Hello ladies and gents of Hive,
This is my entry for contest 267! Lookimg forward to reading yours too.
These last two weeks have sat heavy on my chest.
The end of the year comes, the lights go up, the carols start,
and everywhere the world whispers the same word: family.
For many, that word is soft.
For me, it still stings.
Let me tell you a little bit about me.
I come from an immigrant family.
My mother left when I was one month old,
and an old woman with tired hands gathered me up
and called me granddaughter and child and future
all in the same breath.
My grandmother raised me from almost nothing.
I learned the language of lack before I learned to speak.
I knew the sound of coins counted twice,
the stretch of soup to feed one more mouth,
the quiet pride of a woman who will not let poverty
steal her dignity.
Later, I learned another language:
what it means to have a little more.
To buy bread without checking the price first.
To feel a small, surprising comfort creep into life.
So I carry both histories in one body:
the girl who had not,
and the woman who now has enough to give.
This year I turned forty-four.
That strange middle place.
Too old to be called “the youth”,
old enough that the young adults are watching,
measuring their possibilities against my footsteps.
They look at me like I hold answers.
But here is the truth:
Is my life in perfect order? No.
Do I have the wealth I dreamed of? Not yet.

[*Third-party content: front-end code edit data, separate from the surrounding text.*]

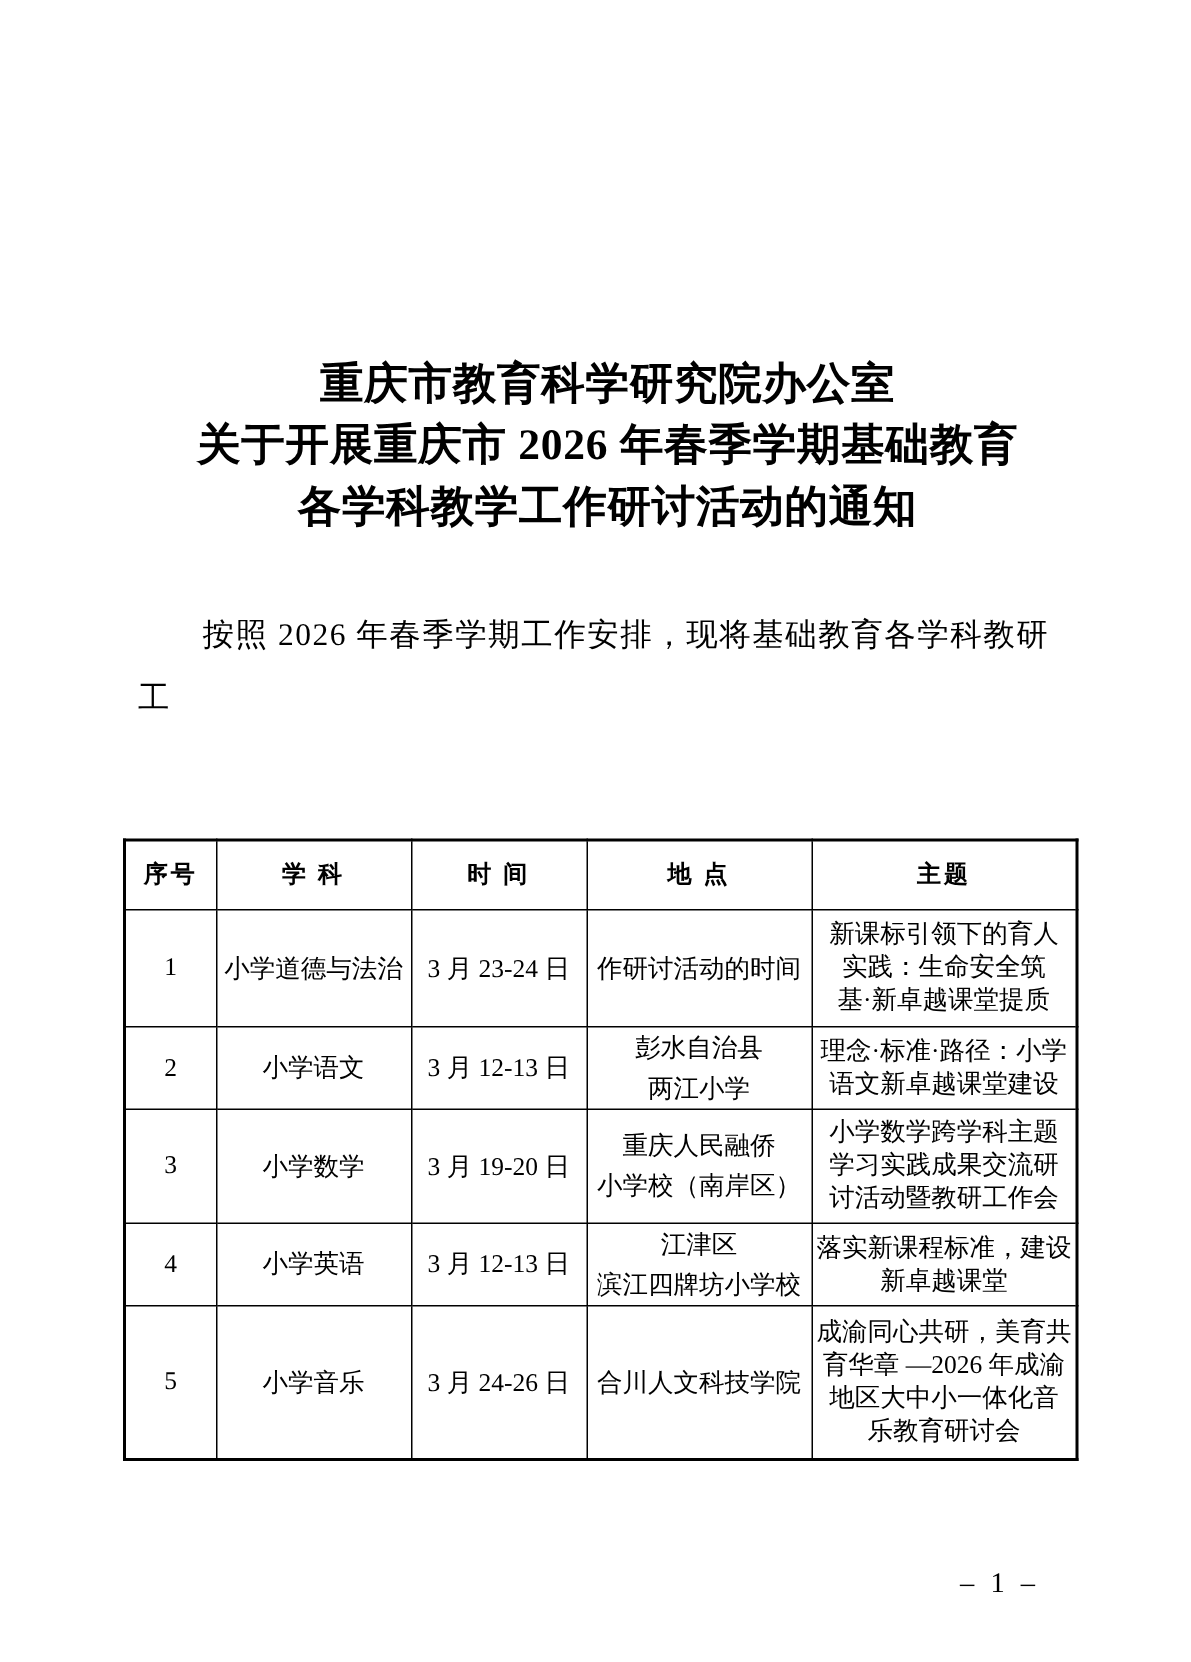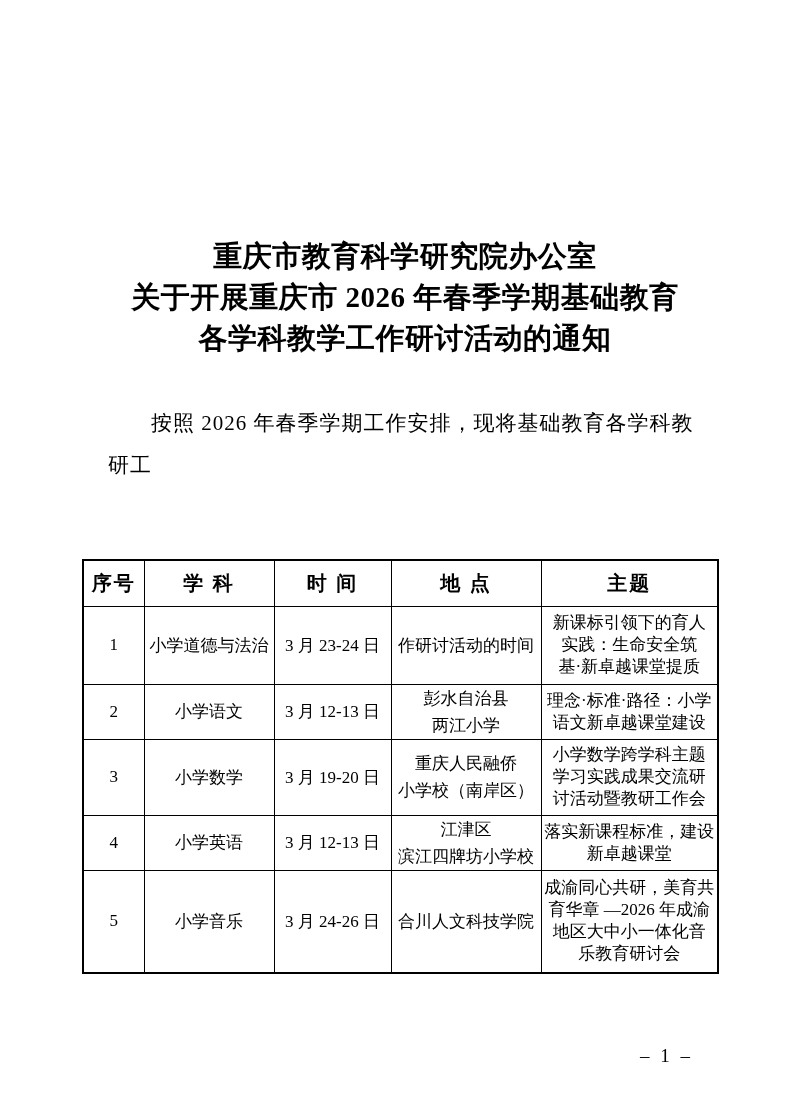--- a/index.html
+++ b/index.html
@@ -36,21 +36,20 @@
     position: absolute;
     left: 92px;
     top: 402px;
     width: 615px;
     font-size: 21px;
     line-height: 42px;
     letter-spacing: 1px;
   }
   .para-indent {
     text-indent: 43px;
-    margin-left: 16px;
   }
   .section-heading {
     position: absolute;
     left: 155px;
     top: 527px;
     font-family: "Liberation Sans", "DejaVu Sans", sans-serif;
     font-weight: bold;
     font-size: 20px;
     letter-spacing: 1px;
   }
@@ -65,23 +64,23 @@
   }
   table.schedule th,
   table.schedule td {
     border: 1.5px solid #000;
     text-align: center;
     vertical-align: middle;
     padding: 0;
     overflow: hidden;
   }
   table.schedule th {
-    font-family: Liberation Sans, sans-serif;
+    font-family: Liberation Serif, serif;
     font-weight: bold;
-    font-size: 20px;
+    font-size: 16px;
     letter-spacing: 2px;
   }
   table.schedule td {
     font-size: 17px;
   }
   td.cell-no {
     font-size: 17px;
   }
   td.cell-loc {
     line-height: 27px;

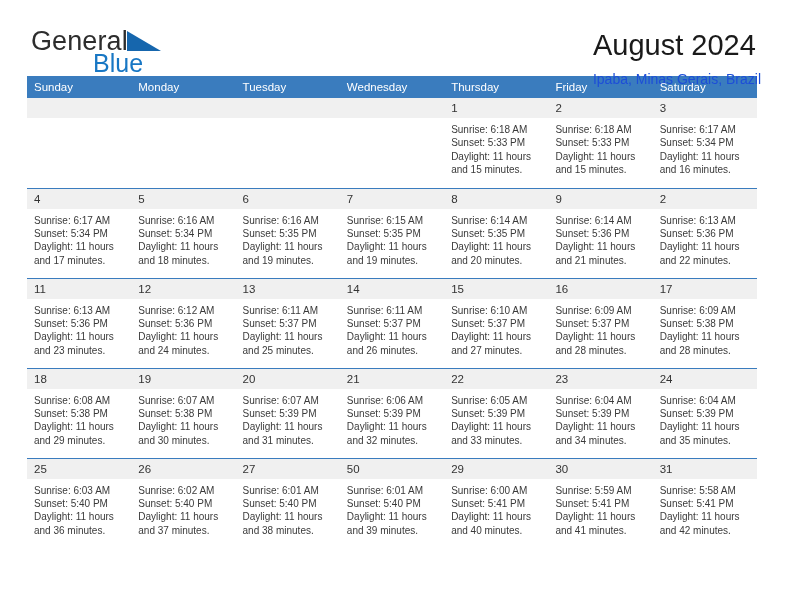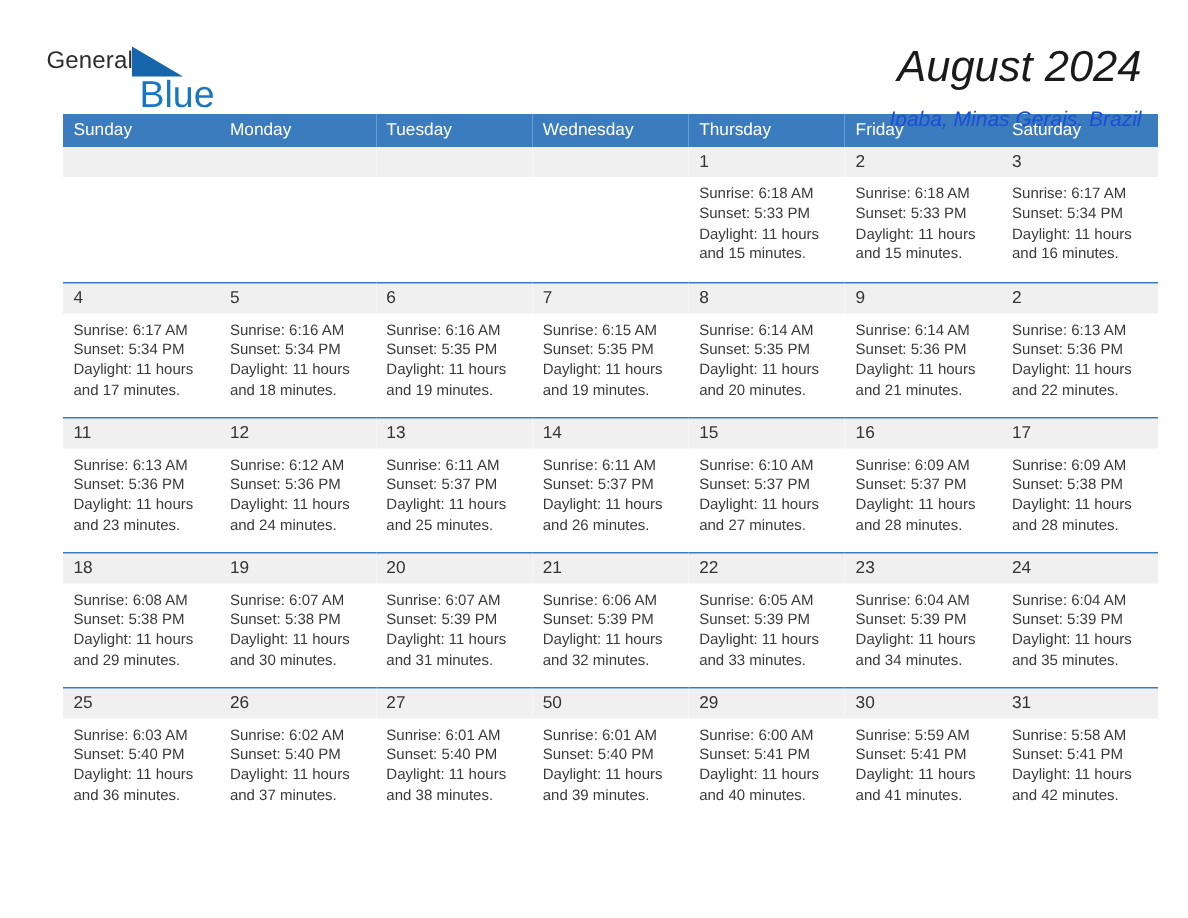--- a/index.html
+++ b/index.html
@@ -28,62 +28,60 @@
   .logo {
     display: block;
     line-height: 1;
     user-select: none;
   }
   .logo-row1 {
     display: flex;
     align-items: flex-end;
   }
   .logo-general {
-    font-size: 16px;
+    font-size: 27px;
     color: #2d2d2d;
     letter-spacing: 0.1px;
     line-height: 26px;
   }
   .logo-tri {
     width: 0; height: 0;
     border-left: 34px solid #1666ad;
     border-top: 20px solid transparent;
     margin-left: -1px;
     margin-bottom: 3px;
   }
   .logo-row2 {
     margin-top: -4px;
     padding-left: 62px;
     font-size: 25px;
     color: #1877c4;
     line-height: 26px;
   }
   .title-block {
-    text-align: right;
     padding-top: 0px;
-    font-style: italic;
   }
   .cal-title {
     font-size: 29px;
     color: #1a1a1a;
     line-height: 34px;
     font-weight: normal;
     margin: 0;
   }
   .cal-subtitle {
     font-size: 14px;
     color: #1d4ed8;
     margin: 9px 0 0 0;
     line-height: 16px;
     font-weight: normal;
   }
 
   
   .calendar {
-    margin: 0 42px;
+    margin: 0 27px;
     width: 730px;
     border-collapse: collapse;
     table-layout: fixed;
   }
   .calendar th {
     background: #3a7cbe;
     color: #ffffff;
     font-size: 11.5px;
     font-weight: normal;
     text-align: left;

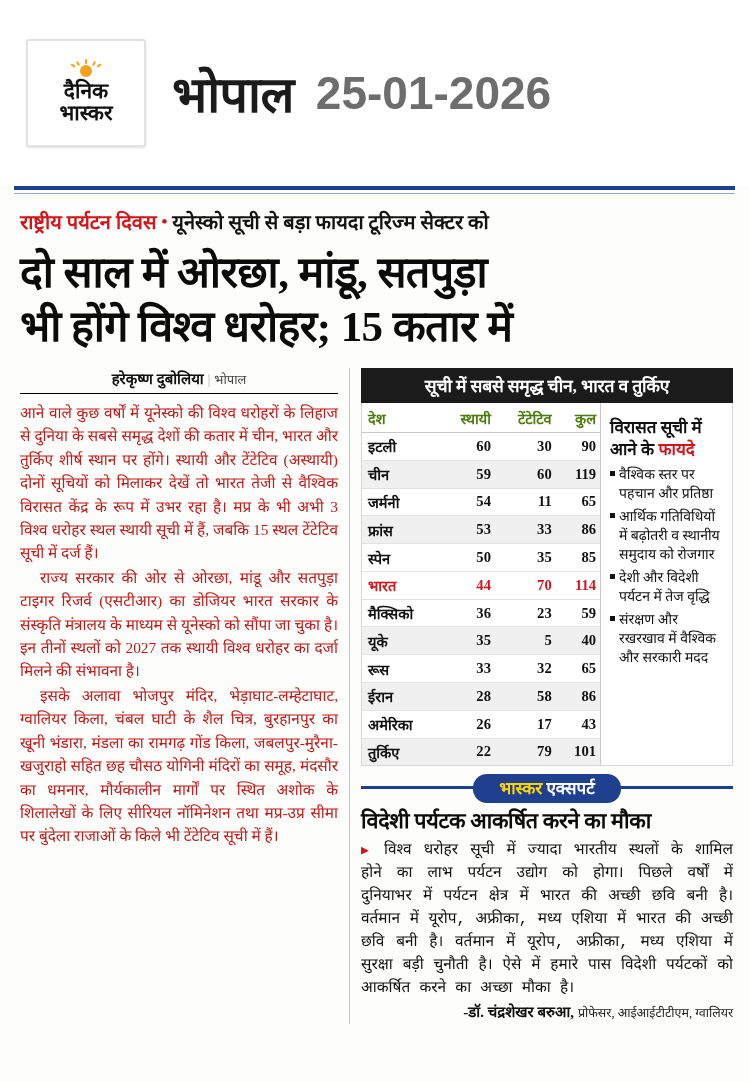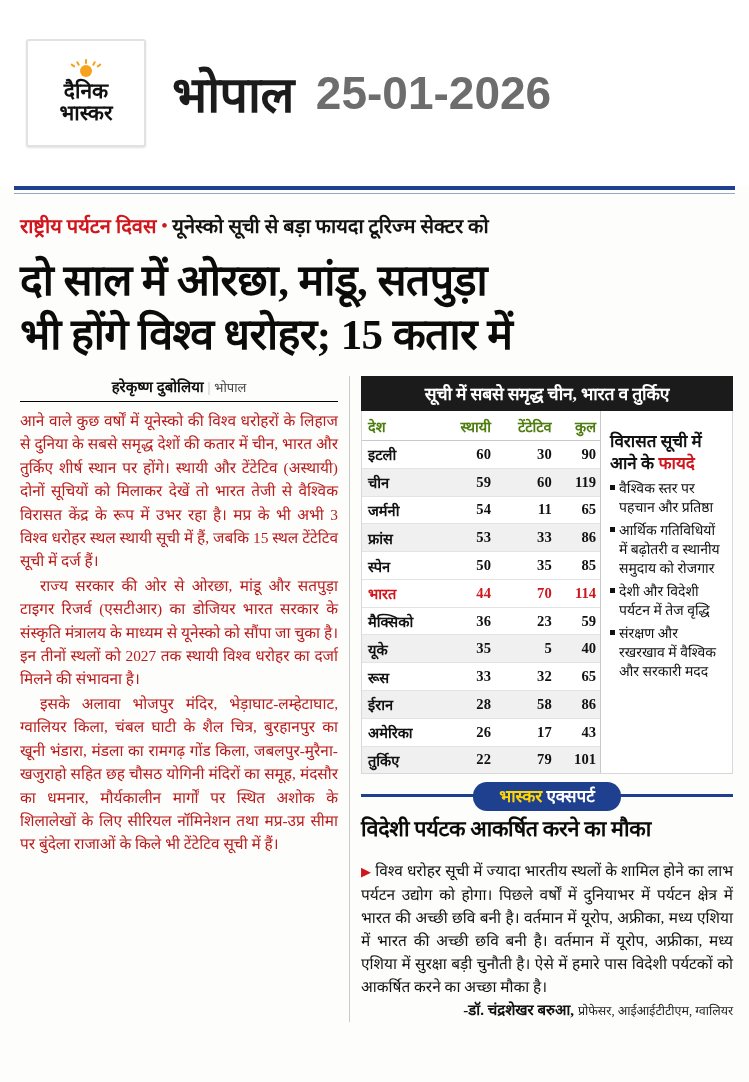--- a/index.html
+++ b/index.html
@@ -107,21 +107,21 @@
   .rule-thin {
     height: 1px;
     background: #9aa7c4;
     margin: 3px 14px 0 14px;
   }
 
   
   .kicker {
     margin: 14px 20px 0 20px;
     font-size: 20px;
-    line-height: 35px;
+    line-height: 28px;
     font-weight: bold;
     font-family: "Liberation Serif", serif;
   }
   .kicker .red {
     color: #d0161c;
   }
   .kicker .bullet {
     color: #d0161c;
     font-size: 17px;
     vertical-align: 2px;
@@ -254,21 +254,21 @@
     color: #d0161c;
     background: #fff;
   }
   .data-table tr:last-child td {
     border-bottom: none;
   }
 
   .benefits {
     flex: 1 1 auto;
     border-left: 1px solid #c9c9c9;
-    padding: 20px 7px 4px 9px;
+    padding: 14px 7px 4px 9px;
     box-sizing: border-box;
   }
   .benefits-title {
     font-family: "Liberation Serif", serif;
     font-weight: bold;
     font-size: 17px;
     line-height: 22px;
     color: #111;
     margin-bottom: 4px;
   }
@@ -326,26 +326,26 @@
   .expert-head {
     font-family: "Liberation Serif", serif;
     font-weight: bold;
     font-size: 21.5px;
     line-height: 27px;
     color: #0b0b0b;
     margin-top: 6px;
     letter-spacing: -0.3px;
   }
   .expert-body {
-    font-family: Liberation Serif, serif;
+    font-family: Liberation Mono, monospace;
     font-size: 15.4px;
     line-height: 23px;
     text-align: justify;
     color: #101010;
-    margin-top: 16px;
+    margin-top: 4px;
   }
   .expert-body .flag {
     color: #d0161c;
     font-size: 13px;
   }
   .expert-sign {
     font-family: "Liberation Serif", serif;
     font-size: 15px;
     line-height: 21px;
     font-weight: bold;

Do I only do work that thrills my soul? I don’t.
Am I the woman my eighteen-year-old self imagined?
In some ways, she wouldn’t recognise me.
But I have something she prayed for in the dark:
the power to give, and not be emptied by the giving.
If I could offer one gift this holiday season,
I would place it gently in the hands of a young woman
who looks like my history.
Maybe she is raising a child alone.
Maybe she is catching early taxis, late trains,
shoulders stiff with worry about rent,
school shoes, electricity,
and the bill that always comes too soon.
My gift to her would not be glitter or wrapping paper.
I would give her a season of enough.
Enough food so the pot is not a place of shame.
Enough money so she is not forced to choose
between getting to work and keeping the lights on.
Enough small kindnesses - a lift, a rest,
a night of childcare, a little data -
so she remembers she is human, not just machine.
I know it would not fix everything.
But it would buy her something priceless:
breathing room.
A moment to think beyond survival.
A chance to look at her child and see more than fear of tomorrow.
That is the gift I dream of giving,
because it is the gift my grandmother tried to give me
with far less than I have now.
And what do I love most about this season?
Not the sales, not the perfect tables on social media.
I love the holy, ordinary moments:
People drifting through my kitchen.
Laughter spilling over the sound of pots.
Cousins heavy with food,
leaning into couches like they finally trust the world to hold them.
Someone exhaling, shoulders dropping,
because just for today, they are safe.
I love having a home where there is always one more plate.
Where the kettle knows it will be called on again.
Where a young adult can knock, drop their bags,
and say, “I am tired,”
and not be asked to perform strength.
No, my life is not a straight, polished story.
It is a patchwork of loss and grace,
of almost-giving-up and getting-up again.
But I have reached a place
where I can turn my old aching into new comfort for others.
Where that abandoned one-month-old baby
can now open her door and say,
“Come in. Sit. You don’t have to fight alone today.”
So my answer to both questions is one simple truth:
The gift I long to give
is a season of enough to someone still standing in the storm.
And the thing I cherish most
is watching the people I love sit at my table,
eat well, rest deeply,
and know - even for one quiet day -
that they are seen, held, and provided for.
That, for me, is what the holidays are.